Revenue in the first six months increased 72.72%, compared to the first half of 2022, according to the stock filing.

“If you look at BYD numbers, clearly the top line growth has been very strong, but we are even more impressed by its margins. BYD’s gross margin in the first half was 18%. That’s Tesla’s gross margin,” according to Jiong Shao, Barclays’ China technology analyst, told CNBC.

China’s top-selling car brand posted its best-ever quarterly sales results. Sales of passenger new energy vehicles in the second quarter were 700,244 units, up about 98% year-on-year, according to the company.

In comparison, U.S. rival Tesla reported deliveries of 466,140 vehicles globally for the second quarter.

China is the largest auto market in the world by sales and production.

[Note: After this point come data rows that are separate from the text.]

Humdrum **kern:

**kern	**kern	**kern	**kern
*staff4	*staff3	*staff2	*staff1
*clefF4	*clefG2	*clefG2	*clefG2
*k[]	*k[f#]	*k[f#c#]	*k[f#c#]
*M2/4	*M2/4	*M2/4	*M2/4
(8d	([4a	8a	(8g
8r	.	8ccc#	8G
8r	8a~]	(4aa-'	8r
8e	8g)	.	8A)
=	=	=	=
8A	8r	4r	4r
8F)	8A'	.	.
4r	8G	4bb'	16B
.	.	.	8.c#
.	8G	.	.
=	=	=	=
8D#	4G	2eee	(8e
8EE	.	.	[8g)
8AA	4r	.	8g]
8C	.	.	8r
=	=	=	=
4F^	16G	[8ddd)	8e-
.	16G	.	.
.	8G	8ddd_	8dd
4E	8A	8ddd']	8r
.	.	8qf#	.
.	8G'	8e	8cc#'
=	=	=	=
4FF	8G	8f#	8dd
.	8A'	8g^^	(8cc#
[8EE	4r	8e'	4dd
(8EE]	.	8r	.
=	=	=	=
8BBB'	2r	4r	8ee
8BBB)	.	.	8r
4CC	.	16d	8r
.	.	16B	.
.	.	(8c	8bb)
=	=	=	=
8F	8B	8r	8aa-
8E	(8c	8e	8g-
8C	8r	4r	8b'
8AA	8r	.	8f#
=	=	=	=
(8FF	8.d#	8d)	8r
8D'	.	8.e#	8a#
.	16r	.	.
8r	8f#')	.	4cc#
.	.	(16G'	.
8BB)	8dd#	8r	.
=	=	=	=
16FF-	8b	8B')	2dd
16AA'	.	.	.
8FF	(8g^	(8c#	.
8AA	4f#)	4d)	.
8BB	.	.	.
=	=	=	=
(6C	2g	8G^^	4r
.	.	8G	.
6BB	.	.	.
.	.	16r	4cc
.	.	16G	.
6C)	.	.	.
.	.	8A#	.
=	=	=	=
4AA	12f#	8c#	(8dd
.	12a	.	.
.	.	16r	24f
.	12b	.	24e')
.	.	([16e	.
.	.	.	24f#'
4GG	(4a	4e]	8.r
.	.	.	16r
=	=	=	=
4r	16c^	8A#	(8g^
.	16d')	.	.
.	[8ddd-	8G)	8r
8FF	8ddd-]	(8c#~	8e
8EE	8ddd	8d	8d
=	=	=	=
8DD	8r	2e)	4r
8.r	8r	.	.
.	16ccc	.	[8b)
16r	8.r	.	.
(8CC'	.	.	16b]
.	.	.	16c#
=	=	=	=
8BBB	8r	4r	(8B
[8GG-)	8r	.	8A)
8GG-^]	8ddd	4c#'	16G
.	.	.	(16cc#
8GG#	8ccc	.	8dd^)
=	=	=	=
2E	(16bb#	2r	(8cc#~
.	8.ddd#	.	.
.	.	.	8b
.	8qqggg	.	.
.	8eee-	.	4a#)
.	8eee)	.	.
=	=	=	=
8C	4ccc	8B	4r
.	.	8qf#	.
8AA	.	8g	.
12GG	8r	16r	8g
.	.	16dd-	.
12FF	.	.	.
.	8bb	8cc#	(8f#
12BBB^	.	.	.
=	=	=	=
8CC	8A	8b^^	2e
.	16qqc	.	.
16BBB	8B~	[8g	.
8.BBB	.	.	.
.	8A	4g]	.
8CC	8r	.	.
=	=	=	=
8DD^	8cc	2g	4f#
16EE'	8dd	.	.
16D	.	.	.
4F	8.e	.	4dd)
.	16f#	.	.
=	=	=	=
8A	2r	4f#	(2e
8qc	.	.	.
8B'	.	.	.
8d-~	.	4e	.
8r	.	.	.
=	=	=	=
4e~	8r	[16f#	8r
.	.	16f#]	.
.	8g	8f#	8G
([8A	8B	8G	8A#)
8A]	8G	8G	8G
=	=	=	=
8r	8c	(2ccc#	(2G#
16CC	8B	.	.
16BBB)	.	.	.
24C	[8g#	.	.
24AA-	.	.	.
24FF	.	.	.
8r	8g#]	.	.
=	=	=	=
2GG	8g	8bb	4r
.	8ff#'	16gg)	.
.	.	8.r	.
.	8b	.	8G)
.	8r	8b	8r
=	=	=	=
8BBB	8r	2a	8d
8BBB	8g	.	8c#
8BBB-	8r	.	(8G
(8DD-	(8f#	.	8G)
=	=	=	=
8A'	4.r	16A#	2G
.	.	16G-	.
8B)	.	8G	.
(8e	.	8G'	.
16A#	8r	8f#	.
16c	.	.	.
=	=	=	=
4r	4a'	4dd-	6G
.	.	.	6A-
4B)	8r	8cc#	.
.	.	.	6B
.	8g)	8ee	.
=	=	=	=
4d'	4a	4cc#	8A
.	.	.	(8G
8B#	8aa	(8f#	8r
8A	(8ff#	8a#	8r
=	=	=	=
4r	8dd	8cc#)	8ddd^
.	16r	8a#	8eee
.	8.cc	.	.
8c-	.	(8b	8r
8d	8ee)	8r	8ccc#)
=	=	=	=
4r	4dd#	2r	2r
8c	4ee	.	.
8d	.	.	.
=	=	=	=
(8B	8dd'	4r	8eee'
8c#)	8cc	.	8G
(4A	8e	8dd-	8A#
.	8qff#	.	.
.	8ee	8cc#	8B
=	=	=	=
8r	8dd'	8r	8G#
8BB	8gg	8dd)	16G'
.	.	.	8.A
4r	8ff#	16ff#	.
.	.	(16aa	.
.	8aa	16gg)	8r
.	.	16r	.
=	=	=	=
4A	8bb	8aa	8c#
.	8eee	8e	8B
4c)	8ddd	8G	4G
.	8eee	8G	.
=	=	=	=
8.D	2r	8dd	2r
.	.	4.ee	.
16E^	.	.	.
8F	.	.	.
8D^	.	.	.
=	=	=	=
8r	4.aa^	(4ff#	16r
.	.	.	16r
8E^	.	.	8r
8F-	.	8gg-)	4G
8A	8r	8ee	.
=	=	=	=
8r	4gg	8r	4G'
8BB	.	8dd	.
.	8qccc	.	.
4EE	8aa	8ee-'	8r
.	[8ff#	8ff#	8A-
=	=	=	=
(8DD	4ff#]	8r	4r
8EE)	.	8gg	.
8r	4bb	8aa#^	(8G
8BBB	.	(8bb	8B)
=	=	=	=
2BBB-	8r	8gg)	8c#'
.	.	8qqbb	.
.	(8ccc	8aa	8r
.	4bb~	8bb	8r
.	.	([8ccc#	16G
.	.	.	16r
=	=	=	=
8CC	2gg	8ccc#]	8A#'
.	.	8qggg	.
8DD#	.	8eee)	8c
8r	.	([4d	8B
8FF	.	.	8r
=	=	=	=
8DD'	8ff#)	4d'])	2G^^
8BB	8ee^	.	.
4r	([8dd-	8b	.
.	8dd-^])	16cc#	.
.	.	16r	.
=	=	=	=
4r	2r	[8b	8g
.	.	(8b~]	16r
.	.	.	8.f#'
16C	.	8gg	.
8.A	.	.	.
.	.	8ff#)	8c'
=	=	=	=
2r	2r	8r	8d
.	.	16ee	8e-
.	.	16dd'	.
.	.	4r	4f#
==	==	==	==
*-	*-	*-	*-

It is also the largest EV market in the world, and a key driver in the push toward electric cars.

[…]

BYD is under pressure from a price competition among domestic rivals as well as Tesla.

Elon Musk’s EV-maker slashed the prices of its Model S and Model X in August as the company looked to gain market share amid rising competition in China. The additional cuts came the same month that Tesla dropped prices for its Model Y and Model 3.

Earlier this year, BYD and its domestic rivals such as Nio and Xpeng also cut prices.

CNBC says these price cuts come as customers continue to be cautions on spending after a weaker than expected economic recovery in China following strict Covid restrictions being lifted.